Could you retype the passage about the Tron's second charge word for word, starting at "- 1650 to 1655" and ending after "to first charge (see above)"?

▸ **Source passage**
# # # # # # #

The church and congregation were of a scale which required a "second charge" for additional services:

- 1650 to 1655 - John Stirling translated to the newly built Lady Yester's Church
- 1663 to 1665 - James Lundie MA
- 1665 to 1676 - Robert Mortimer
- 1677 to 1682 - John Farquhar
- 1682 to 1683 - George Trotter moved to first charge (see above)
- 1683 to 1689 - John Strachan (d.1699)
- 1691 to 1709 - George Meldrum, twice Moderator 1698 and 1703, the first Second Charge to become Moderator
- 1710 to 1713 - John Steedman
- 1715 to 1741 - Matthew Wood
- 1745 to 1753 - William Wishart, Principal of Edinburgh University, Moderator in 1745
- 1754 to 1766 - John Jardine (1715-1766)
- 1767 to 1788 - John Drysdale (1718-1788) twice Moderator in 1773 and 1784
- 1789 to 1831 - William Simpson (1744-1831), 42 years service with Tron
- 1832 to 1860 - John Hunter (1788-1866) son of Andrew Hunter first charge (see above) declined post of Moderator

The second charge at Tron was abolished in 1860 due to the Annuity Tax Act.

==Notable events==
The memoirist Elisabeth West worshipped here when William Erskine was the minister and he died in May 1692. Erskine's replacement was George Meldrum and he advised her to keep a record and her diary is an insight into the Tron's history.

# # # # # # #

▸ **Recorded data**
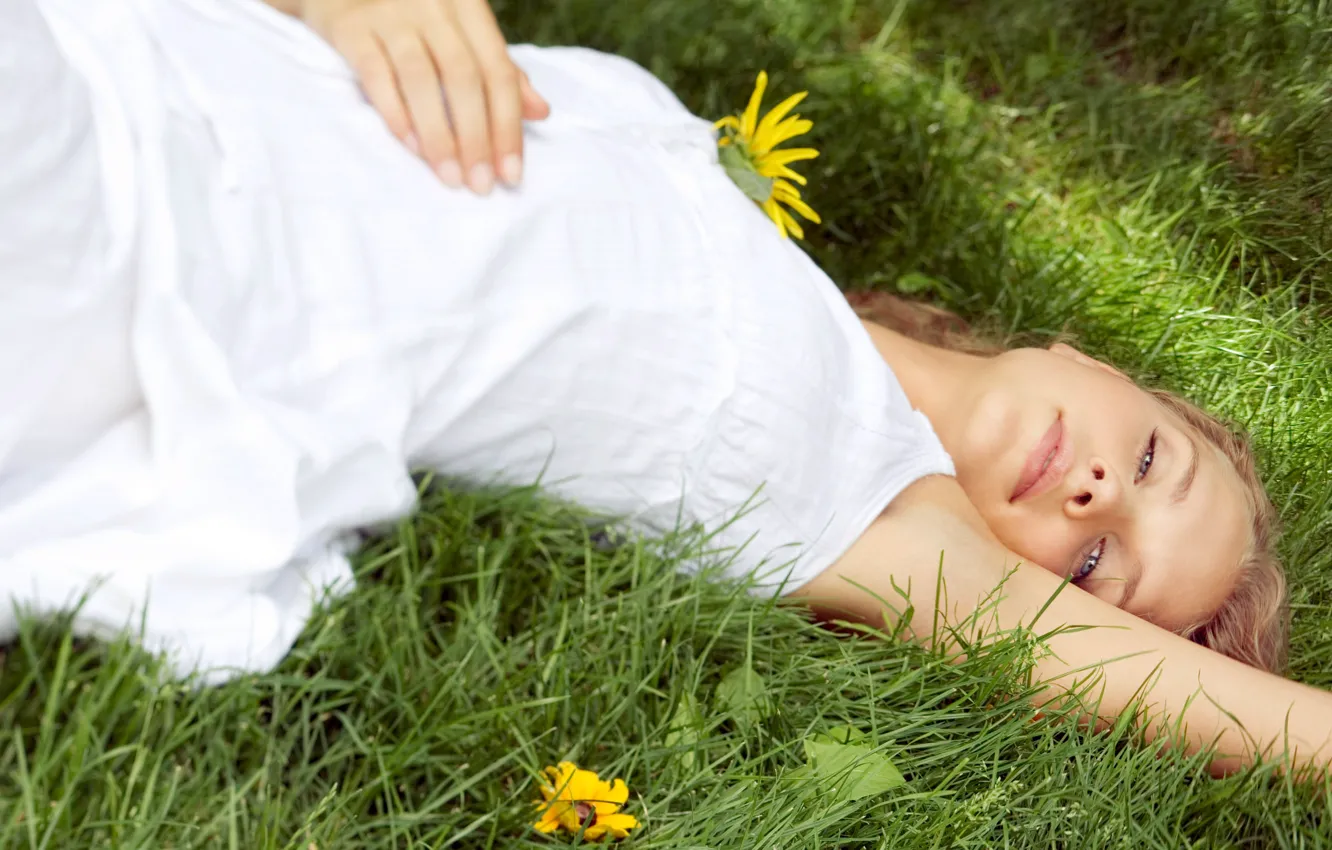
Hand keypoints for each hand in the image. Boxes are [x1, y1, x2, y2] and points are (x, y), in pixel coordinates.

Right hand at [298, 0, 549, 193]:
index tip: (510, 174)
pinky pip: (376, 73)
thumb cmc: (411, 14)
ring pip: (421, 79)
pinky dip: (396, 114)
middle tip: (480, 184)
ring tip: (450, 177)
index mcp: (468, 7)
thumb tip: (541, 111)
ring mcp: (389, 12)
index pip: (498, 72)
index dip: (508, 127)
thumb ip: (497, 68)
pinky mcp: (350, 26)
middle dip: (476, 138)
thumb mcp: (461, 31)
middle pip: (463, 77)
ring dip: (439, 135)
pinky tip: (413, 148)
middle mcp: (433, 4)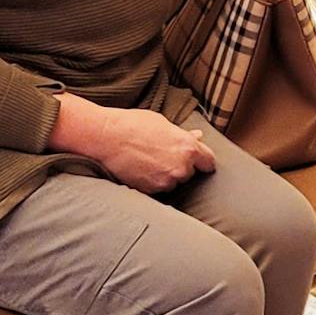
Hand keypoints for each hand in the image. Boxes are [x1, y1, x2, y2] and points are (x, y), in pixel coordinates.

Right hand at [51, 95, 216, 192]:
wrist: (107, 137)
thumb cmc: (133, 124)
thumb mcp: (162, 123)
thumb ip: (182, 135)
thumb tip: (198, 136)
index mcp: (188, 148)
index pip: (208, 162)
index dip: (204, 161)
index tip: (200, 162)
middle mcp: (181, 167)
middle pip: (190, 173)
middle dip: (181, 166)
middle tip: (163, 155)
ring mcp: (166, 181)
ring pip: (173, 182)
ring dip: (166, 175)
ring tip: (149, 161)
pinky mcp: (151, 191)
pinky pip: (158, 189)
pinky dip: (153, 181)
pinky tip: (141, 169)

# # # # # # #

▸ **Solution for this exercise**
- 1650 to 1655 - John Stirling translated to the newly built Lady Yester's Church
- 1663 to 1665 - James Lundie MA
- 1665 to 1676 - Robert Mortimer
- 1677 to 1682 - John Farquhar
- 1682 to 1683 - George Trotter moved to first charge (see above)